The $25 million in new borrowing targets three areas identified in the city’s 2026–2030 Capital Improvement Plan, which maps roughly $233 million in total utility needs:
- Water system ($82M total): Re-drilling Well 4 ($14.5M) to serve Corrales Heights and NM 528 growth corridors; $33.9M in water line replacements tied to roadway projects; $15.5M in water rights acquisition to meet state permit requirements
- Wastewater ($64.3M total): A $25.6M membrane bioreactor expansion at Wastewater Treatment Plant 2 to replace aging equipment and accommodate growth; relocation of Lift Station 2 ($4M) for Southern Boulevard construction; $20M in sewer line replacements along roadway and NM 528 corridors
- Recycled water ($5M): A new aquifer injection well and advanced water treatment facility to recharge the underground aquifer the city draws from — a long-term drought resilience measure
The $50 million in total bond proceeds across two issuances will fund roughly 33% of the full five-year capital plan.
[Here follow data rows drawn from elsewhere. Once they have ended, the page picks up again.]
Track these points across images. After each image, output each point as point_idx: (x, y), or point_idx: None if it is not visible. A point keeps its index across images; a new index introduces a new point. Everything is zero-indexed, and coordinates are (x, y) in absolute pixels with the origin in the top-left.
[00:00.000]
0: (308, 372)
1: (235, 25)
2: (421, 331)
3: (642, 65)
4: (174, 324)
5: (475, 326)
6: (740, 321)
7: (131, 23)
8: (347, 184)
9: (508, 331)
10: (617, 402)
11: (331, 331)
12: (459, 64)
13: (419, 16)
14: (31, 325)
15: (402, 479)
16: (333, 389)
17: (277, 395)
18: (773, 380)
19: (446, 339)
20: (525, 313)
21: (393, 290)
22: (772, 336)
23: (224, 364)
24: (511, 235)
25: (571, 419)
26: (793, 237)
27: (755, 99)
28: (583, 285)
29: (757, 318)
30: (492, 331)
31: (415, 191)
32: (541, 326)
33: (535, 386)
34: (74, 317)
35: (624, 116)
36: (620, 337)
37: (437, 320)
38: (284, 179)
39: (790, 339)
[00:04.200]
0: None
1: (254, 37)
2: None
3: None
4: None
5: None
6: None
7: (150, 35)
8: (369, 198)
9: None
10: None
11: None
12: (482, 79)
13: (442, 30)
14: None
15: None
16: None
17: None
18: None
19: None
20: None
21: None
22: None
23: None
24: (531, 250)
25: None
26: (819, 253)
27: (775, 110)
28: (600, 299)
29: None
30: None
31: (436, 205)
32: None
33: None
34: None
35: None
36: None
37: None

The remainder comes from utility revenues, grants and other sources.
Projects residents will feel directly include arsenic removal upgrades to keep drinking water within federal safety standards, replacement of aging and corroding lines to reduce breaks and spills, and expanded water storage that supports fire suppression. That storage contributes to the city’s current Class 2 fire protection rating from the Insurance Services Office — one of the highest possible, a designation that can lower homeowners’ insurance premiums. A recent system review also confirmed Rio Rancho’s distribution lines contain no lead.

The refinancing piece
The ordinance also bundles up to $38.42 million in refunding bonds to refinance older debt — including targeted maturities from the city’s 2015 utility revenue bonds and three state finance authority loans from 2016. Those refunding bonds will only be issued if market conditions produce savings of at least 3% above issuance costs. Based on January market data, the city estimates the net savings at $1.95 million for ratepayers.
Mayor Greg Hull highlighted the refinancing at the meeting as evidence of improved utility management. “We’re refinancing some debt here to save the ratepayers $1.95 million in interest payments, which is huge,” he said. “That’s very responsible, and that’s very transparent.”
The $25 million in new bonds carries an estimated all-in interest rate of around 3.6%, with a final maturity no later than May 15, 2057.